| Problem to work on |
If a line below holds the word "Какао", count it; then say how many such lines there are and nothing else.

Version comparison data
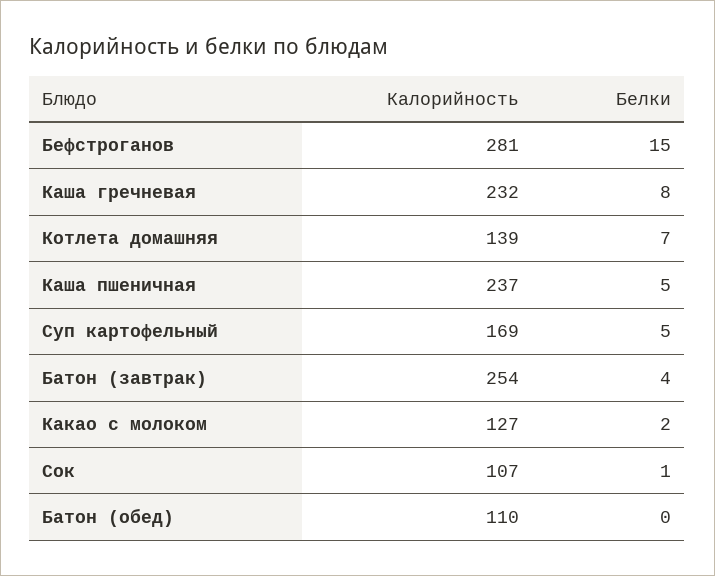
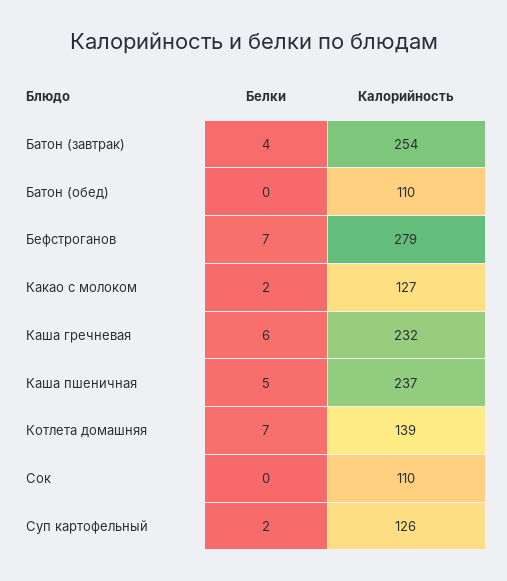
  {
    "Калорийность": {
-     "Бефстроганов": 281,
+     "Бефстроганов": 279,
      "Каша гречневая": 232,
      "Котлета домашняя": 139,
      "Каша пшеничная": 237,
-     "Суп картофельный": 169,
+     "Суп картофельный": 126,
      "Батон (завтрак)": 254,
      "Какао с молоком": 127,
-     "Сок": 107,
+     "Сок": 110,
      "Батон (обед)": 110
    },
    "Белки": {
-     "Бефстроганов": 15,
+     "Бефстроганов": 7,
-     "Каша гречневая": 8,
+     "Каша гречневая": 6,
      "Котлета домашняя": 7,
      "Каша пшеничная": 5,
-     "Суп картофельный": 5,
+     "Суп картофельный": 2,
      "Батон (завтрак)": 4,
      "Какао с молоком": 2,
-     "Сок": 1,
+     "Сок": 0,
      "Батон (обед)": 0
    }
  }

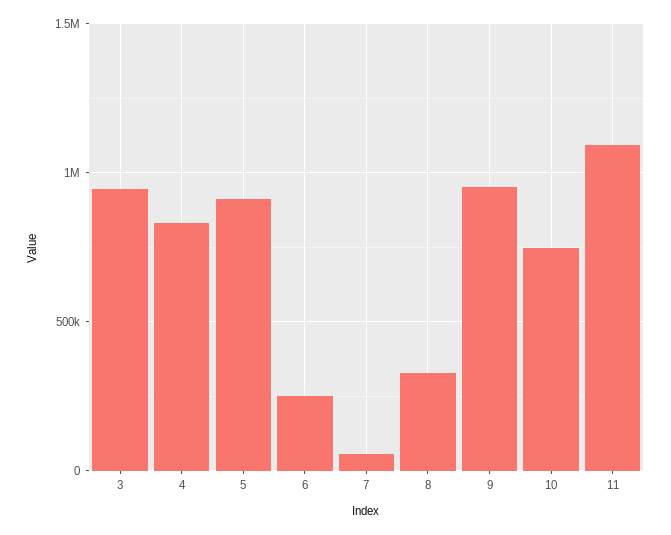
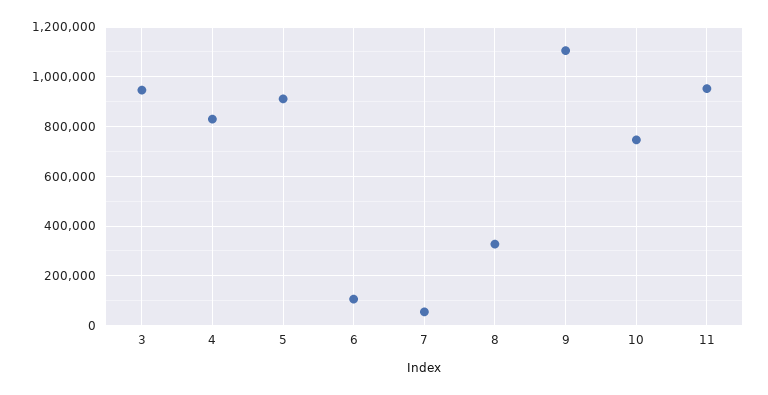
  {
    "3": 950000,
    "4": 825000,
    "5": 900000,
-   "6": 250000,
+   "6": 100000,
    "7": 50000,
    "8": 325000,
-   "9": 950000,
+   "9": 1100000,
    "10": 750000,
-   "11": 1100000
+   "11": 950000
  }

| Exercise result |
2